You may have the extinct humans called Denisovans to thank for your adaptable immune system, Australian researchers suggest.
Denisovans were related to Neanderthals and interbred with modern humans about 50 000 years ago as modern humans left Africa for Papua New Guinea and Australia.
A single, functional variant
Modern humans got a gene variant from Denisovans that boosted immune reactions and inflammatory responses, including those that protect humans from disease-causing germs, the researchers reported.
"Previous research has found collections of gene variants from extinct human species that appear to have provided an advantage to humans living at high altitudes or to resist viruses, but have been unable to pinpoint which, if any, were actually functional," said senior study author Shane Grey. He is an associate professor who heads the Transplantation Immunology Laboratory at the Garvan Institute of Medical Research in Sydney, Australia.
"This study is the first to identify a single, functional variant, and suggests that it also had an evolutionary benefit on the human immune system," Grey added in an institute news release.
For the study, he and his colleagues analysed genomes of families where one child had a severe and unusual autoimmune or inflammatory condition.
In four families, they found the same gene mutation, but this variant wasn't sufficient to cause inflammatory disease.
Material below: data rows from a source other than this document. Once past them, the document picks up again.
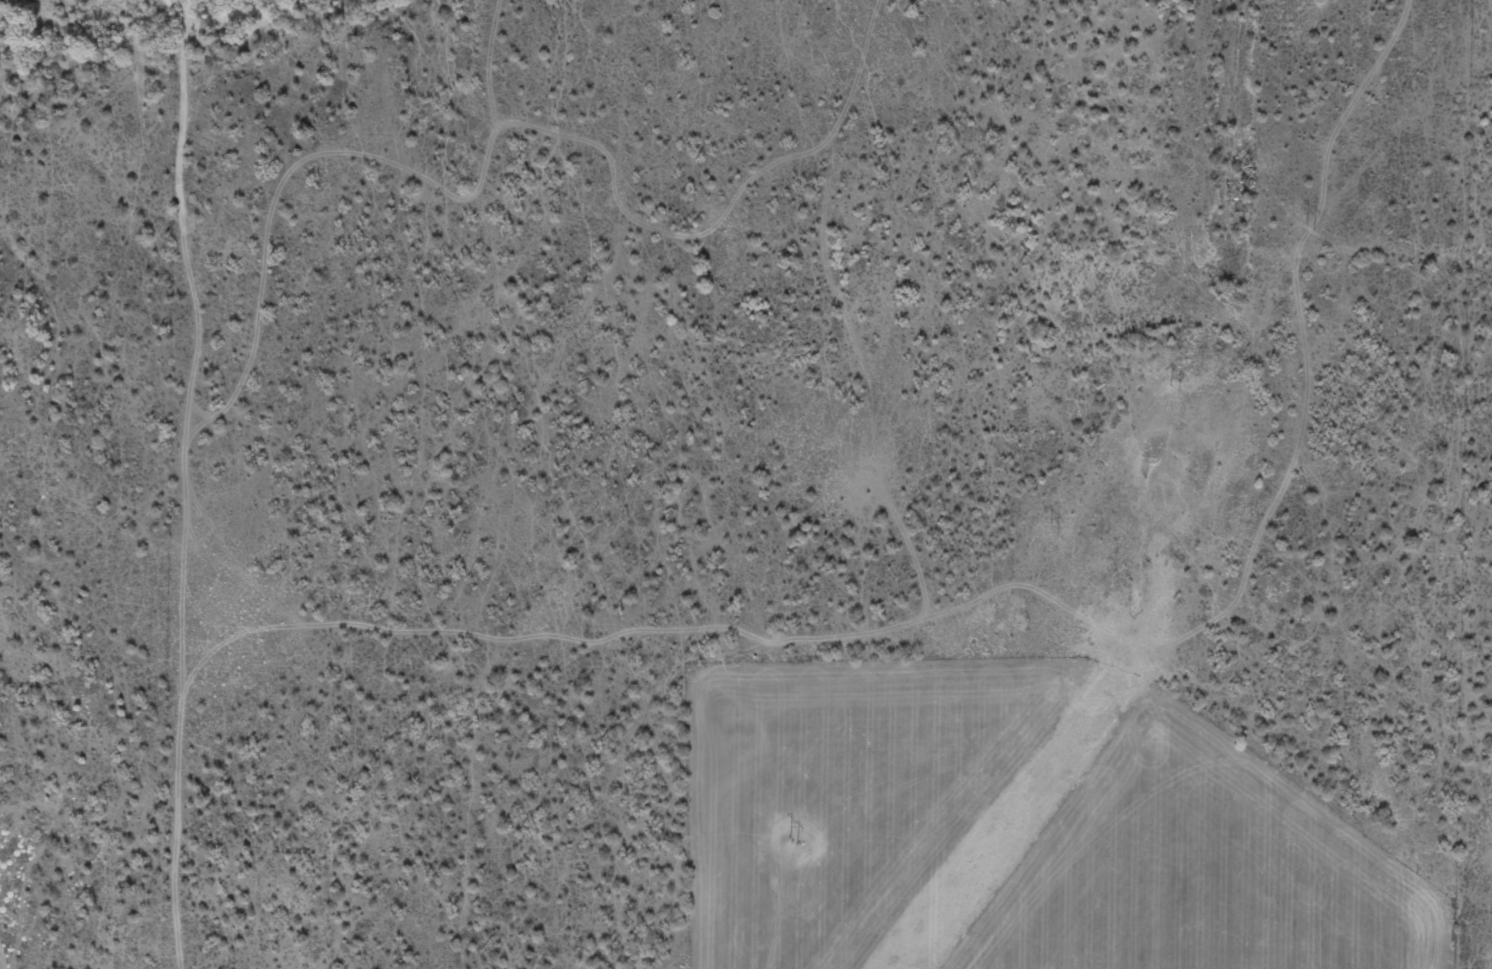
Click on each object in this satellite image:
power tower: (1311, 230)
power tower: (1176, 390)
road: (1335, 455)
power tower: (1054, 534)
power tower: (793, 841)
But researchers also found that immune cells from these families produced a stronger inflammatory response than the immune cells from other individuals.
This particular mutation, called I207L, was common in families from Sydney and indigenous populations, such as those with Melanesian, Maori and Polynesian ancestry.
A strong immune response
"The fact that this rare version of the gene was enriched in these populations, and displayed genetic signatures of positive selection, means it was almost certainly beneficial for human health," Grey said.
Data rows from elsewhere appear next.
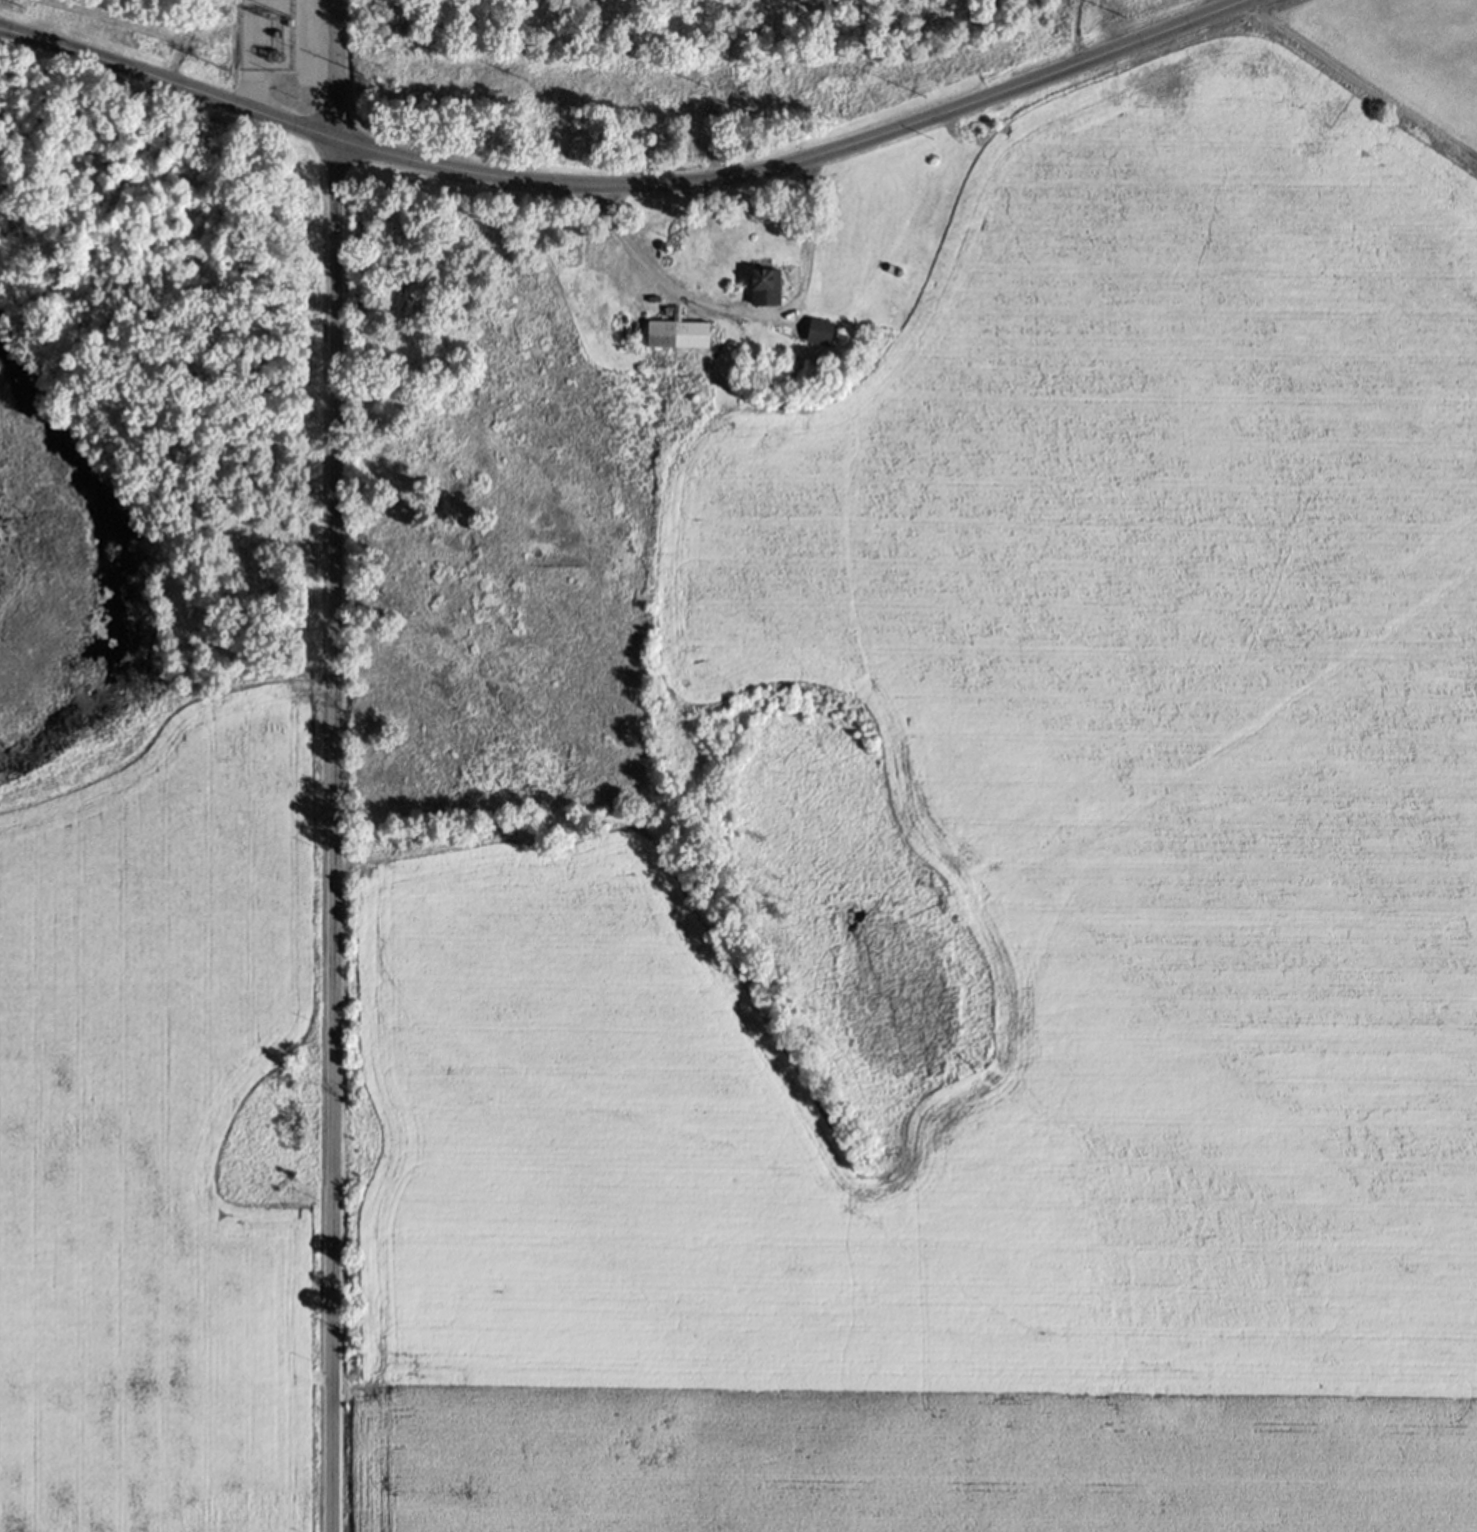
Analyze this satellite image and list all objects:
road: (628, 188)
building: (761, 297)
road: (737, 310)
building: (676, 341)
building: (819, 341)
road: (331, 765)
The mutation was also found in DNA from a 50 000-year-old finger bone of a Denisovan girl found in a cave in Siberia.
The variant, however, was absent in Neanderthal DNA from the same cave, which may mean that the gene variant came after Denisovans and Neanderthals split, about 400 000 years ago.
In experiments with mice, the I207L variant conferred a strong immune response to the Coxsackie virus strain, compared with a weak response in mice without the gene mutation, researchers found.
These findings indicate that the Denisovan variant and others are able to dial up the immune system to respond to different germs, the researchers said.
The report was published in the journal Nature Immunology.